Dragnet's ground-breaking influence was being felt in both Radio and Television. Webb's star continued rising fast, and the 1950s saw him become a film director, directing (and starring in) five features: Dragnet (1954), Pete Kelly's Blues (1955), The D.I. (1957), -30- (1959), and The Last Time I Saw Archie (1961). Webb's famous--or infamous--attention to the minutest details made him a natural behind the camera, but his last two directorial outings were box office flops.

Jack Webb's personal life was also arcing from the mid-1940s through the 1950s.
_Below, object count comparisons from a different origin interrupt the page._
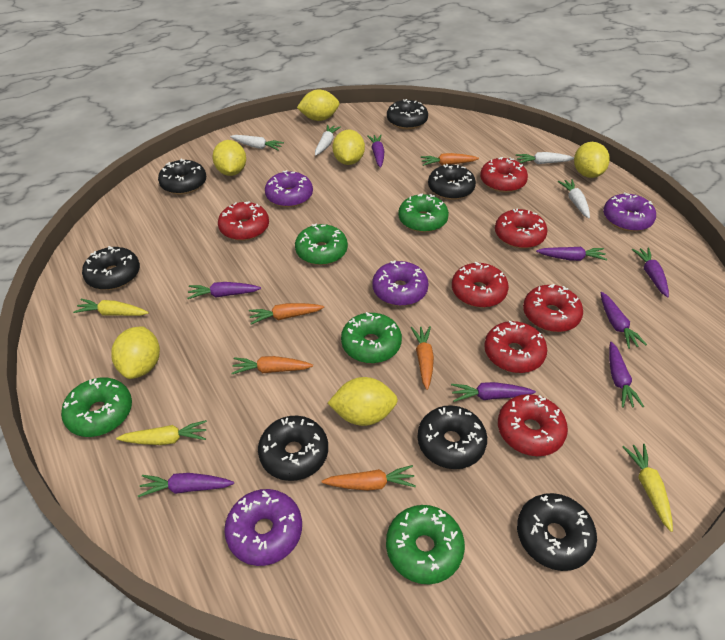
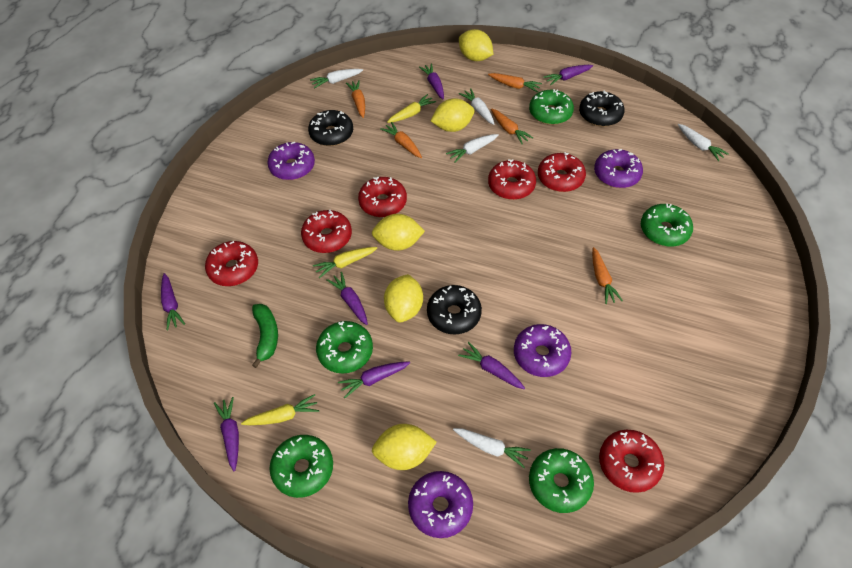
black donut: 7 -> 3
green banana: 0 -> 1
purple carrot: 8 -> 7
red donut: 7 -> 6
white carrot: 4 -> 5
yellow lemon: 6 -> 5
He met and married beautiful Jazz songstress and actress Julie London, in 1947. The couple had two daughters, Stacey (1950) and Alisa (1952) and Webb was a doting father, albeit greatly compromised for quality time throughout what came to be the most active and demanding years of his professional life.

The compromises inevitably took their toll, and the couple divorced in 1953. Webb would marry three more times during his life; to Dorothy Towne (2 years), Jackie Loughery (6 years), and Opal Wright (2 years). After his divorce from Jackie Loughery in 1964, Webb would remain single until he married Opal Wright in 1980, just two years before his sudden heart attack just before Christmas of 1982.

Webb's return to Television in 1962 led to his appointment as Head of Production for Warner Bros. Television in February 1963. Webb had taken over from William T. Orr as executive producer of the hit ABC detective series 77 Sunset Strip (1958). Webb demanded wholesale changes in the program, retaining only Efrem Zimbalist, Jr., in the role of Stuart Bailey from the previous rotating ensemble cast of Zimbalist, Ed Byrnes, Roger Smith, Louis Quinn, Jaqueline Beer, and Richard Long. The result was a predictable disaster. Its ratings plummeted, and Warner Bros. canceled the Webb-helmed series midway into its sixth season. Apart from the poor box office showing of Webb's two previous films, Webb's reputation as one of Hollywood's wunderkind had continued to rise. The loss of his position with Warner Bros. was the first significant stumble of Webb's career

Following two years of unemployment--and reflection, Universal Studios invited Webb to do a new Dragnet as a TV movie. The result so pleased NBC and Universal that they offered Webb a new Dragnet series--Dragnet 1967. The new, updated series was an almost instant hit, and Dragnet 1967 ran for three seasons, followed by over ten years in syndication. Webb leveraged Dragnet 1967's success into a second hit, Adam-12 (1968), which gave both Jack Webb and his Mark VII, Limited production company a new lease on life. Webb's success developing new television programs with Mark VII continued through the 1970s, right up until the time of his unexpected passing in 1982. Webb's daughter Stacy tragically died in an automobile accident in 1996.

Jack Webb was a tireless champion of both social justice and the peace officers he so respected throughout his adult life. Jack Webb's mark in Radio influenced hundreds of other productions throughout the 1940s and 1950s. His influence on Television is felt to this day.

But for his Radio fans, his body of work--and its far-reaching influence--carries on, generation after generation through the magic of The Golden Age of Radio and the wonderful recordings we've managed to preserve from the era.